Extraction of humic acid and related materials from carbonaceous raw materials such as humalite, leonardite, sub-bituminous coal, menefee, peat, and the like has been practiced for years and is accordingly known in the art. Process steps vary, but the process output is generally a particulate material with suboptimal solubility in water.
It is known that humic substances (HS) include fulvic acid, humic acid, and/or humin. Of these, fulvic acid has the lowest molecular weight and least resistance to decomposition by microorganisms; humin has the highest molecular weight and greatest resistance to decomposition, because it has a large number of negative charges per unit mass, humin also has a very high CEC. The large molecules of humus bind to clay particles and greatly increase aggregate formation and stability therefore improving soil properties. Humin is the alkali (and acid) insoluble portion of HS that many manufacturers dispose of, although it is known that there are individuals who may extract and use it.

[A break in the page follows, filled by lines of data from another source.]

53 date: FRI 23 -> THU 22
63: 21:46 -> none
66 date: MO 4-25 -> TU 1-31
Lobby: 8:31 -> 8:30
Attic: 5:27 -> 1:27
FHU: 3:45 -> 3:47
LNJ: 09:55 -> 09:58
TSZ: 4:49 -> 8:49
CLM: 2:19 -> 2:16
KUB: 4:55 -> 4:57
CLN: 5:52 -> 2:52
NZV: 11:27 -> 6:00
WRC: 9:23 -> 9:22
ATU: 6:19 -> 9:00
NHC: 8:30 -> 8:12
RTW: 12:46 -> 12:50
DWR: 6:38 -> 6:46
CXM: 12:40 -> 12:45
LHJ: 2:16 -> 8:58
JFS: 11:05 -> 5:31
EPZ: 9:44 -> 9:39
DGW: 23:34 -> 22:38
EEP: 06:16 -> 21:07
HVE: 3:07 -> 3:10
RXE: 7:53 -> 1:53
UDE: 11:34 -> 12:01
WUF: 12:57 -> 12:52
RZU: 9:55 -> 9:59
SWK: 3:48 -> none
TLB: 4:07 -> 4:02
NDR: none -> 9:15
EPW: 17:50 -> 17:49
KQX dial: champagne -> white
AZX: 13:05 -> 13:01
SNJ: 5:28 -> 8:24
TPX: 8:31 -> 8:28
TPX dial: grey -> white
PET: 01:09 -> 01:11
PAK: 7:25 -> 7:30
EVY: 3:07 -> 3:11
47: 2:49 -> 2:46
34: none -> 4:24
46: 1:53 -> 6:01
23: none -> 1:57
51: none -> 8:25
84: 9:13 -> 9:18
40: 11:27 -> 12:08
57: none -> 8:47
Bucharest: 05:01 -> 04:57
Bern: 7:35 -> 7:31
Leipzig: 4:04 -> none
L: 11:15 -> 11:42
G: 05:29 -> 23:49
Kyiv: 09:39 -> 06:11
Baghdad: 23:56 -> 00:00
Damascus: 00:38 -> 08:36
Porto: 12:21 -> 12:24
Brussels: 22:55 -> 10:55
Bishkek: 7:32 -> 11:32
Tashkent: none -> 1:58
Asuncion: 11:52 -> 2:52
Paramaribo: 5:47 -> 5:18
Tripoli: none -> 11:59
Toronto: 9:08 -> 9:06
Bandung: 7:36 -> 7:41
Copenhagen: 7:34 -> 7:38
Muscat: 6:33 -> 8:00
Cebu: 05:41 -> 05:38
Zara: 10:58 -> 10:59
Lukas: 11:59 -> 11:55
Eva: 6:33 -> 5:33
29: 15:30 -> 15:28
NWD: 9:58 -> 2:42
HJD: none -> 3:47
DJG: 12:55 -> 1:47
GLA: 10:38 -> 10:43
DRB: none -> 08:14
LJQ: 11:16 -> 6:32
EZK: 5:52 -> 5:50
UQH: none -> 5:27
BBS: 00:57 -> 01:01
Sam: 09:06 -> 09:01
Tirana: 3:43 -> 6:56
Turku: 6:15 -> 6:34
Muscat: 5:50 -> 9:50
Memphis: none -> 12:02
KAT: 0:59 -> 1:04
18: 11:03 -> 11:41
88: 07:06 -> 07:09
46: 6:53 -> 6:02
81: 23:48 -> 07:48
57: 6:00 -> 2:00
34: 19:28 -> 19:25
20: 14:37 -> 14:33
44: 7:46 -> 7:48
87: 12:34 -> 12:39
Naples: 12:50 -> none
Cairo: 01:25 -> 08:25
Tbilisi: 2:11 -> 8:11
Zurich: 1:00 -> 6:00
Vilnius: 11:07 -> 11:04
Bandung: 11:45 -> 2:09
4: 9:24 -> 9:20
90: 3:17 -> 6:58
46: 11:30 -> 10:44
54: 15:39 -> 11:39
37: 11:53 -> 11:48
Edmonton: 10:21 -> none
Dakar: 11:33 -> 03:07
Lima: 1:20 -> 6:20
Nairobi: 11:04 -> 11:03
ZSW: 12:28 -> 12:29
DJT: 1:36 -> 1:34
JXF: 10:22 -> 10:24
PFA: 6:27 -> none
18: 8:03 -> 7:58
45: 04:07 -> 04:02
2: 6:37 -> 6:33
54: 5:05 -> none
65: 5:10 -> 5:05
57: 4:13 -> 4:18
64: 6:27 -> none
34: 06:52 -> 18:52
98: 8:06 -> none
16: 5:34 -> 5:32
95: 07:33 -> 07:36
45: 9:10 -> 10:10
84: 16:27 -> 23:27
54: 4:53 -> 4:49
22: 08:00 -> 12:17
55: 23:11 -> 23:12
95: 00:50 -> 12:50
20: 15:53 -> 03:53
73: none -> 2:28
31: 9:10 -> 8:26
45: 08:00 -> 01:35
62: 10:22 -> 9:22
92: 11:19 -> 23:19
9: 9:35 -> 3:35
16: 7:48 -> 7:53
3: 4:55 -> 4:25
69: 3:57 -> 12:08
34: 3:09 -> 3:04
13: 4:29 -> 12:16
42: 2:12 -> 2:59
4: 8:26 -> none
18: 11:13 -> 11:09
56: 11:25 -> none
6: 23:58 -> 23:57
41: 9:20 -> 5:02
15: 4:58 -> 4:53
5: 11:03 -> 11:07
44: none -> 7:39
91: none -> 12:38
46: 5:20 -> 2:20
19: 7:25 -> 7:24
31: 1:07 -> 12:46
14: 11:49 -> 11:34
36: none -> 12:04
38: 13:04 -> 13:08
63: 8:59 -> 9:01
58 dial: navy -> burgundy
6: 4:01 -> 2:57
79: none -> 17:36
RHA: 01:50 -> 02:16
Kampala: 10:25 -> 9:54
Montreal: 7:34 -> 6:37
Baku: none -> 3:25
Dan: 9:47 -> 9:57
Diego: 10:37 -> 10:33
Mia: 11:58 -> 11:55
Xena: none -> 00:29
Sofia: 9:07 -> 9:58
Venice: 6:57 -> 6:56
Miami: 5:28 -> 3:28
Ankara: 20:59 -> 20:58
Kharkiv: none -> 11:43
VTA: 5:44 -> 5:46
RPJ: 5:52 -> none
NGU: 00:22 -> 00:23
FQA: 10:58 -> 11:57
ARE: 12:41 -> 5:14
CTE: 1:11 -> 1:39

Since it takes longer for dry lignite to be broken down, and thus be functional in the soil, it is necessary to convert the lignite into forms that provide a more timely overall benefit (e.g. transformation into a water-soluble form). Such a conversion “unrolls” the tight molecular ball of lignite and creates water-soluble humic acids, either as a liquid or in the form of sodium, potassium, or ammonium salts (known as humates). Such a water-soluble form is desirable, as in their soluble form, humic acids can readily chelate nutrients, preserve nitrates from leaching, enhance root development, and improve overall crop vigor and yields.
Attempts to create a fully water-soluble granule enriched in humic acid have been unsuccessful. It is known that there are humic acid enriched granules that have solubility as high as about 85%, but even these are not fully water-soluble. For example, granules such as those discussed in CN 102898254. The raw humic materials undergo chemical reactions prior to granulating, in CN 102898254, but even with that the granule itself contains other insoluble portions, thus preventing the granule from achieving a full water solubility.
Suboptimal solubility in water of particulate material enriched in humic acid and related materials presents a problem. Because organic and other producers typically prefer to apply mixtures that contain solvents such as water that are safe and healthful for both plants and workers, there is a need, long-felt by now, for a process for making a fully water-soluble granule enriched in humic acid.